## PASSAGE TO READ
━━━━━━━━

Probably because quaternions values when interpolated directly could produce invalid values, and as a result - has to be normalized. Plus its vectorized this way.

 

Awesome, thank you so much! Wasn't aware of nLerp.

 

Hi. Looking at your ecs variable naming choices I sense some possible confusion there, please let me clear some things out:

Code (CSharp):

1. float3 localPosition = EntityManager.GetComponentData<Translation>(entity).Value;
2. quaternion localRotation = EntityManager.GetComponentData<Rotation>(entity).Value;
3. LocalToWorld transform = EntityManager.GetComponentData<LocalToWorld>(entity);
4. float3 worldPosition = transform.Position;
5. quaternion worldRotation = transform.Rotation;

LocalToWorld

is your final transformation matrix for given entity. Both

Translation

(local translation) and

Rotation

(local rotation) are inputs for

TransformSystemGroup

's systems to calculate

LocalToWorld

.

 

My first iteration when translating this code into dots would probably be something like this (not tested at all, just an initial sketch):

Code (CSharp):

1. struct JobData : IComponentData
2. {
3.     public float3 lastPoint;
4.     public float3 target;
5.     public float w;
6.     public quaternion pointRotation;
7. }
8.

━━━━━━━━

## RECORD EXTRACTS
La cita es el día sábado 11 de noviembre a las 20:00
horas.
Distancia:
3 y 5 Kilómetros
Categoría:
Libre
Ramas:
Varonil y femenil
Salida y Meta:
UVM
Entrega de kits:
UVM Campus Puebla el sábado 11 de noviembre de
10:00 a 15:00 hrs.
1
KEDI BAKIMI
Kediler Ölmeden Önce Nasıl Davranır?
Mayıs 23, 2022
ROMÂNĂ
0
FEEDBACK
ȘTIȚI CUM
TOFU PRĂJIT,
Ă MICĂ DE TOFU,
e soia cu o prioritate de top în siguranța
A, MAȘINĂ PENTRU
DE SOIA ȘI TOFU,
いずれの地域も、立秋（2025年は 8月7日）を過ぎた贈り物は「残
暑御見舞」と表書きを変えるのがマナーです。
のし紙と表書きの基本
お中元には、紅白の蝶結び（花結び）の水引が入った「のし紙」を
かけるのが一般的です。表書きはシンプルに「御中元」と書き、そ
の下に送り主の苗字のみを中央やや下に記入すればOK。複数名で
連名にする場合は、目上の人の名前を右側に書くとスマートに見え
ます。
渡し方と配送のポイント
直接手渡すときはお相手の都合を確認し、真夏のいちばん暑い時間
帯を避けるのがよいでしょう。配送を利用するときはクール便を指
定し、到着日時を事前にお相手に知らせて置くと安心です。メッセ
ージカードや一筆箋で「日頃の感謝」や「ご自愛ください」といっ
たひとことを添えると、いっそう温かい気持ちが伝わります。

━━━━━━━━

## TASK SET
- 1) Please list the field names declared in the JobData struct in the forum thread on quaternion interpolation in Unity ECS.
- 2) Carry on the forum thread on quaternion interpolation in Unity ECS from the point where it stops.

## WRITTEN RESPONSES
- 1) lastPoint, target, w, pointRotation

- 2)
9. Entities
10.     .WithName("some_kind_of_rotation_job")
11.     .WithChangeFilter<JobData,Rotation>()
12.     .ForEach( ( ref Rotation localRotation , in JobData data , in LocalToWorld transform ) =>
13.     {
14.         float3 worldPosition = transform.Position;
15.         float3 toLastPoint = data.lastPoint - worldPosition;
16.         float3 toTarget = data.target - worldPosition;
17.         quaternion targetRotation = math.mul( FromToRotation(toLastPoint,toTarget) , data.pointRotation );
18.         quaternion newWorldRotation = math.slerp( data.pointRotation , targetRotation , math.saturate(data.w) );
19.  
20.         localRotation.Value = math.mul( newWorldRotation , math.inverse(transform.Rotation) );// idk
21.     })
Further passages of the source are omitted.